»»
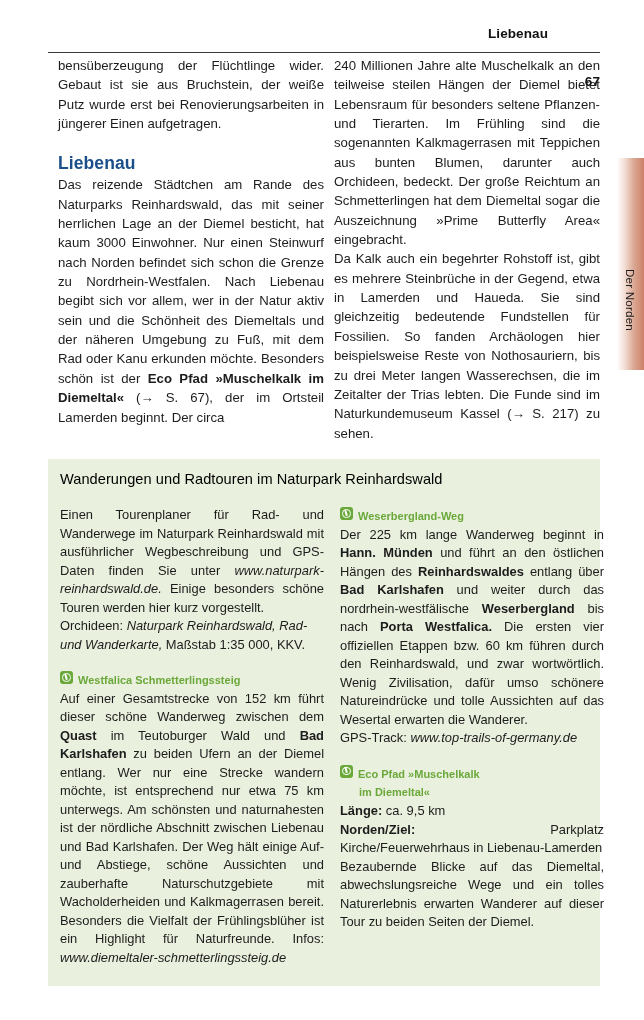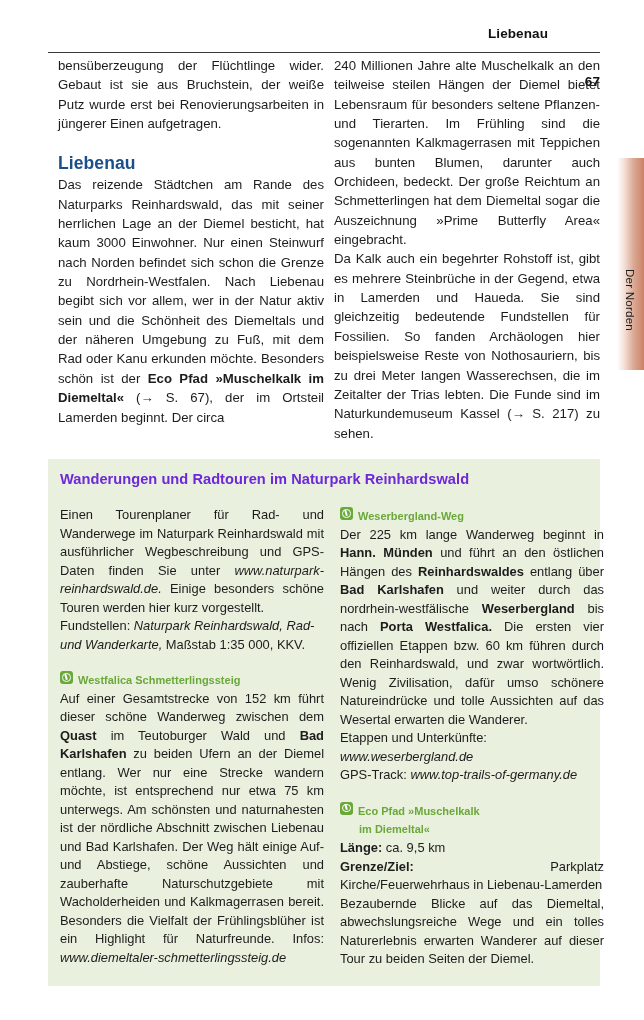--- a/index.html
+++ b/index.html
@@ -84,8 +84,8 @@
   .infobox-title {
     margin: 0 0 7px 0;
     font-size: 14.6px;
-    font-weight: bold;
-    color: #6d28d9;
+    font-weight: normal;
+    color: #000000;
     letter-spacing: 0.05px;
     line-height: 18px;
     padding-left: 2px;

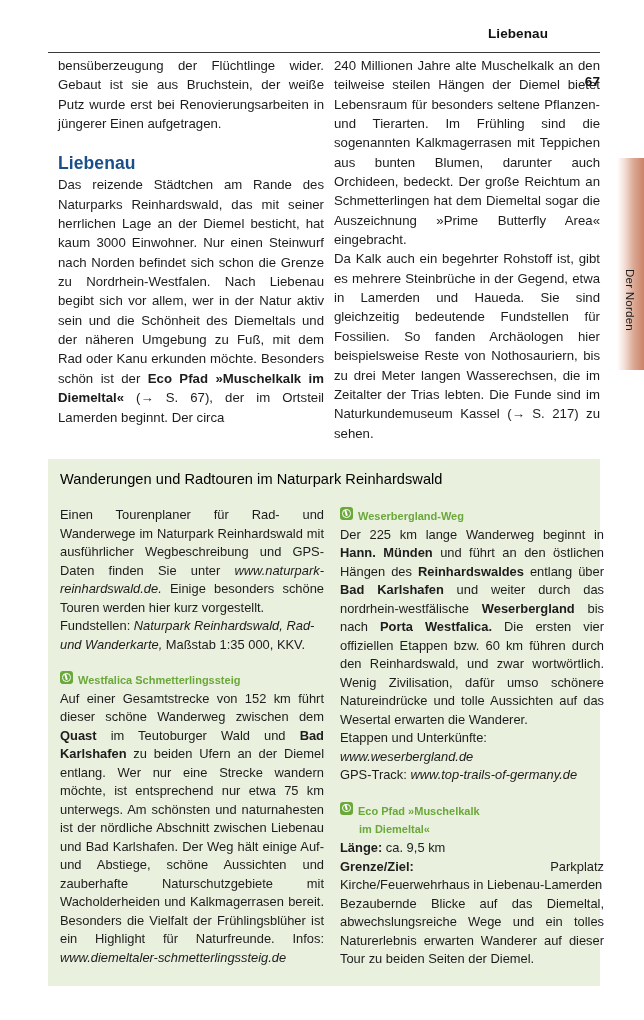--- a/index.html
+++ b/index.html
@@ -214,7 +214,7 @@
 
       <div class="ibcol ibcol-left">
         <p><span>Einen Tourenplaner für Rad- und Wanderwege im Naturpark Reinhardswald mit ausführlicher Wegbeschreibung und GPS-Daten finden Sie unter </span><i>www.naturpark-reinhardswald.de.</i><span> Einige besonders schöne Touren werden hier kurz vorgestellt.</span></p>
-        <p class="flushleft"><span>Fundstellen: </span><i>Naturpark Reinhardswald, Rad- und Wanderkarte,</i><span> Maßstab 1:35 000, KKV.</span></p>
+        <p class="flushleft"><span>Orchideen: </span><i>Naturpark Reinhardswald, Rad- und Wanderkarte,</i><span> Maßstab 1:35 000, KKV.</span></p>
 
         <h3 class="sub-head"><span class="eco-icon"></span><span class="label">Westfalica Schmetterlingssteig</span></h3>
         <p><span>Auf einer Gesamtstrecke von 152 km führt dieser schöne Wanderweg zwischen dem </span><b>Quast</b><span> im Teutoburger Wald und </span><b>Bad Karlshafen</b><span> zu beiden Ufern an der Diemel entlang. Wer nur eine Strecke wandern möchte, ist entsprechend nur etwa 75 km unterwegs. Am schönsten und naturnahesten ist der nördliche Abschnitt zwischen Liebenau und Bad Karlshafen. Der Weg hält einige Auf- und Abstiege, schöne Aussichten und zauberhafte Naturschutzgebiete mit Wacholderheiden und Kalkmagerrasen bereit. Besonders die Vielfalt der Frühlingsblüher ist ein Highlight für Naturfreunde. Infos: </span><i>www.diemeltaler-schmetterlingssteig.de</i></p>

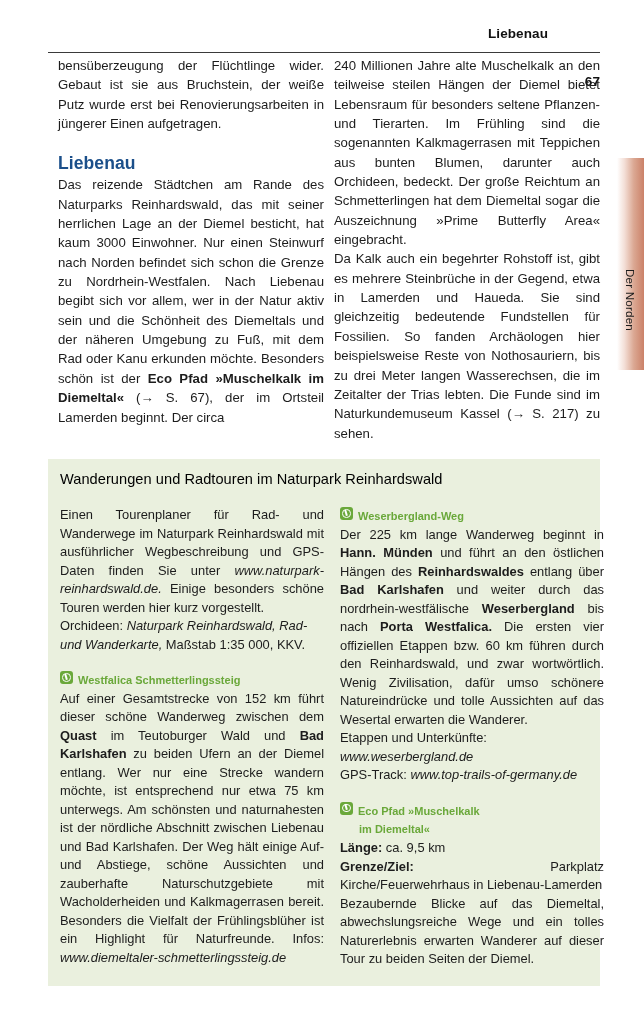--- a/index.html
+++ b/index.html
@@ -223,7 +223,6 @@
       <div class="ibcol ibcol-right">
         <h3 class="sub-head first"><span class="eco-icon"></span><span class="label">Weserbergland-Weg</span></h3>
         <p><span>Der 225 km lange Wanderweg beginnt in </span><b>Hann. Münden</b><span> und führt an den östlichen Hängen des </span><b>Reinhardswaldes</b><span> entlang über </span><b>Bad Karlshafen</b><span> und weiter durch das nordrhein-westfälische </span><b>Weserbergland</b><span> bis nach </span><b>Porta Westfalica.</b><span> Die ersten vier offiziellen Etappen bzw. 60 km führen durch den Reinhardswald, und zwar wortwörtlich. Wenig Zivilisation, dafür umso schönere Natureindrücke und tolle Aussichten auf das Wesertal erwarten die Wanderer.</span></p>
-        <p class="flushleft"><span>Etappen und Unterkünfte: </span><i>www.weserbergland.de</i></p>
         <p class="flushleft"><span>GPS-Track: </span><i>www.top-trails-of-germany.de</i></p>
 
         <h3 class="sub-head"><span class="eco-icon"></span><span class="label">Eco Pfad »Muschelkalk</span><span class="cont-line">im Diemeltal«</span></h3>

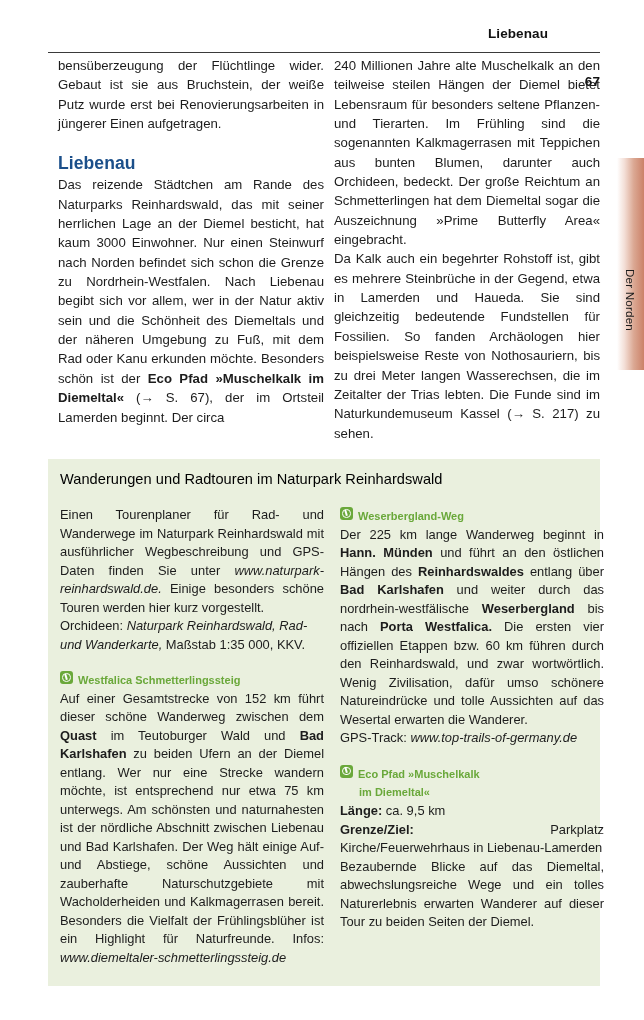--- a/index.html
+++ b/index.html
@@ -227,7 +227,7 @@
 
         <h3 class="sub-head"><span class="eco-icon"></span><span class="label">Eco Pfad »Muschelkalk</span><span class="cont-line">im Diemeltal«</span></h3>
         <p class="flushleft"><b>Länge:</b><span> ca. 9,5 km</span></p>
-        <p><b>Grenze/Ziel:</b><span> Parkplatz Kirche/Feuerwehrhaus in Liebenau-Lamerden</span></p>
+        <p><b>Norden/Ziel:</b><span> Parkplatz Kirche/Feuerwehrhaus in Liebenau-Lamerden</span></p>
         <p>Bezaubernde Blicke auf das Diemeltal, abwechslungsreiche Wege und ein tolles Naturerlebnis erwarten Wanderer auf dieser Tour zu beiden Seiten der Diemel.</p>
       </div>
 

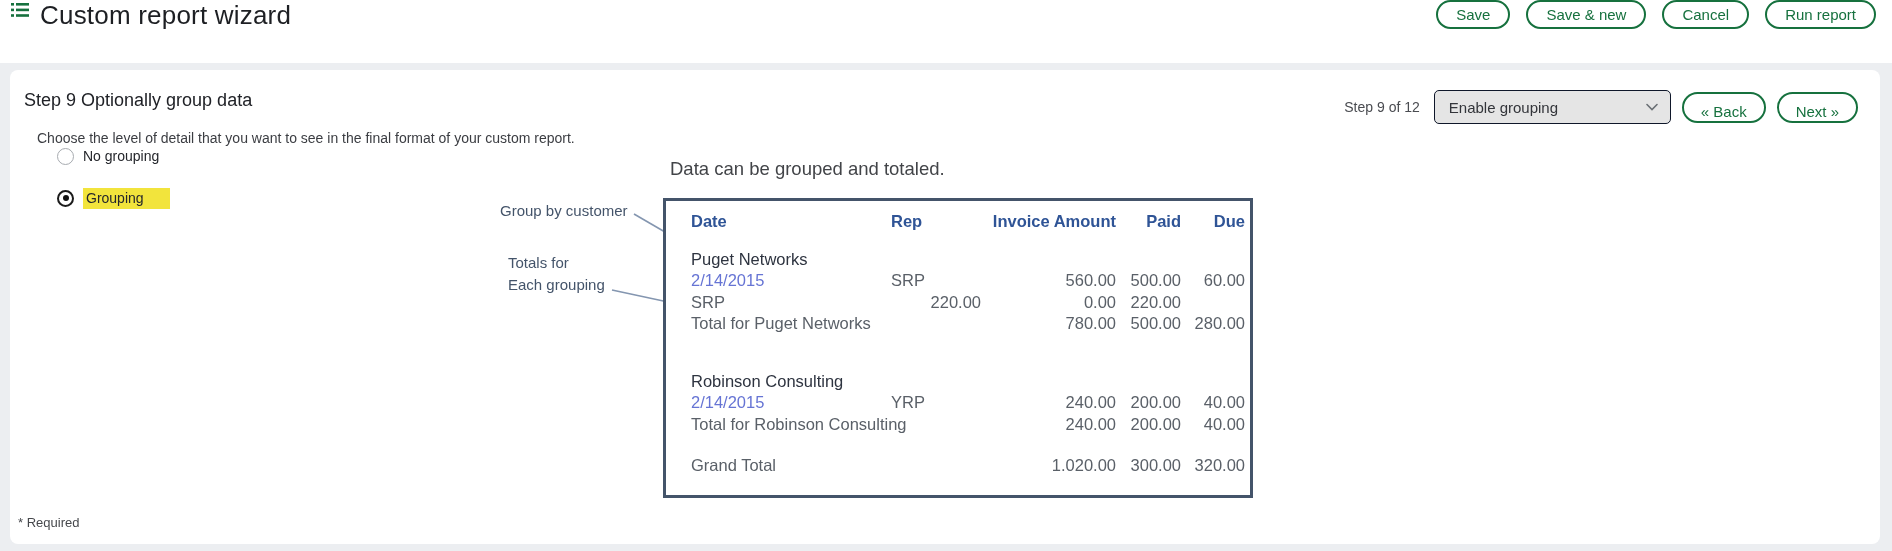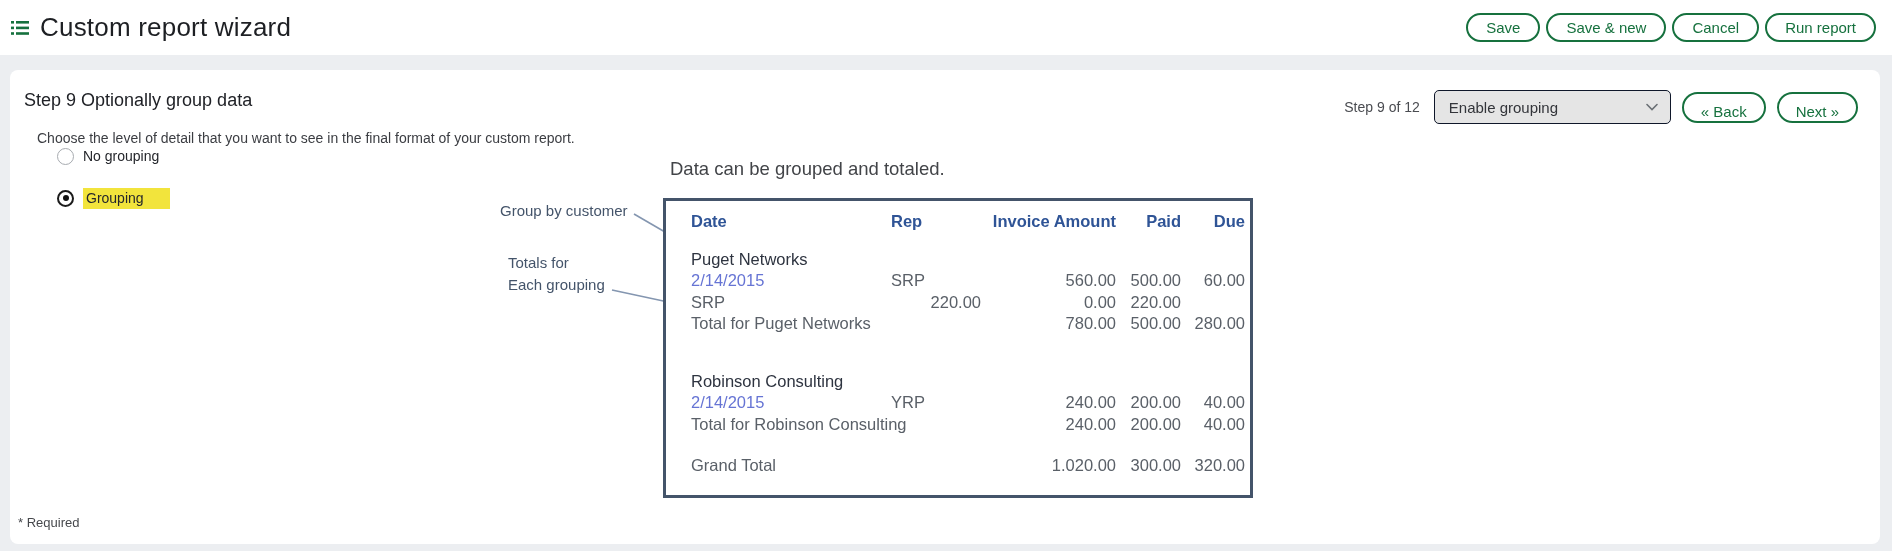--- a/index.html
+++ b/index.html
@@ -7,8 +7,8 @@
     font-family:"Liberation Sans", sans-serif; background:#eceef1; }
 
   
-  .topbar { position:absolute; left:0; top:0; width:1892px; height:55px;
-    background:#ffffff; display:flex; align-items:center; }
+  .topbar { position:absolute; left:0; top:0; width:1892px; height:63px;
+    background:#ffffff; display:flex; align-items:flex-start; }
   .topbar-icon { margin-left:10px; width:20px; height:20px; display:flex;
     align-items:center; justify-content:center; }
   .page-title { margin-left:10px; font-size:26px; color:#1d1f23; letter-spacing:0.2px; }

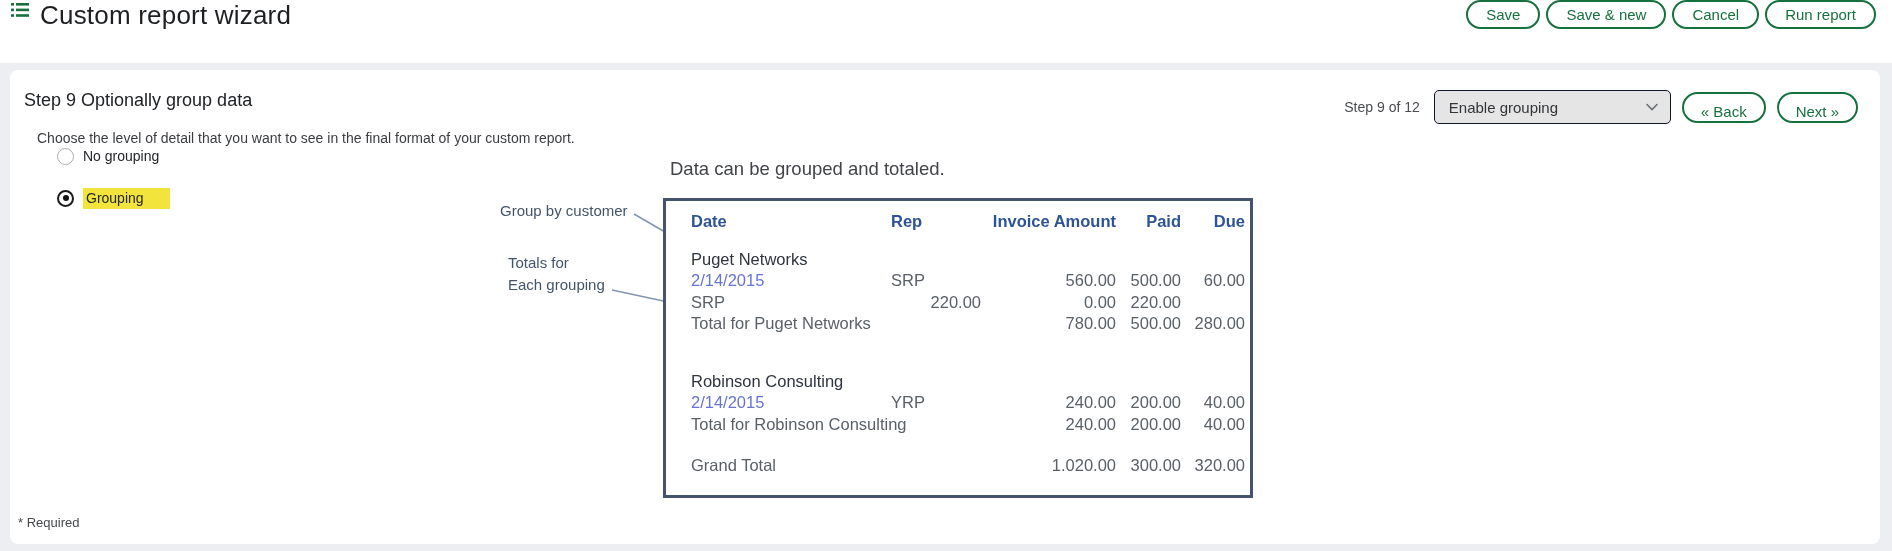--- a/index.html
+++ b/index.html
@@ -12,7 +12,7 @@
   .topbar-icon { margin-left:10px; width:20px; height:20px; display:flex;
     align-items:center; justify-content:center; }
   .page-title { margin-left:10px; font-size:26px; color:#1d1f23; letter-spacing:0.2px; }
-  .topbar-actions { margin-left:auto; margin-right:16px; display:flex; gap:6px; }
+  .topbar-actions { margin-left:auto; margin-right:16px; display:flex; gap:16px; }
   .pill-btn { background:#fff; border:2px solid #16713e; color:#16713e;
     border-radius:16px; height:29px; padding:0 18px; font-size:15px;
     font-family:"Liberation Sans", sans-serif; cursor:pointer; white-space:nowrap; }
««
EXERCISE DETAILS => Exactly the lines above, from the one containing "<p><span>Auf einer Gesamtstrecke" down to the one containing "-223,7 +223,6 @@", are to be repeated, including both ends. Pictures are not part of the copy.

EXERCISE ANSWER =>
         <p><span>Auf einer Gesamtstrecke von 152 km führt dieser schöne Wanderweg zwischen dem </span><b>Quast</b><span> im Teutoburger Wald und </span><b>Bad Karlshafen</b><span> zu beiden Ufern an der Diemel entlang. Wer nur eine Strecke wandern möchte, ist entsprechend nur etwa 75 km unterwegs. Am schönsten und naturnahesten ist der nördliche Abschnitt zwischen Liebenau und Bad Karlshafen. Der Weg hält einige Auf- und Abstiege, schöne Aussichten und zauberhafte Naturschutzgebiete mit Wacholderheiden und Kalkmagerrasen bereit. Besonders die Vielfalt der Frühlingsblüher ist ein Highlight für Naturfreunde. Infos: </span><i>www.diemeltaler-schmetterlingssteig.de</i></p>

--- a/index.html
+++ b/index.html
@@ -223,7 +223,6 @@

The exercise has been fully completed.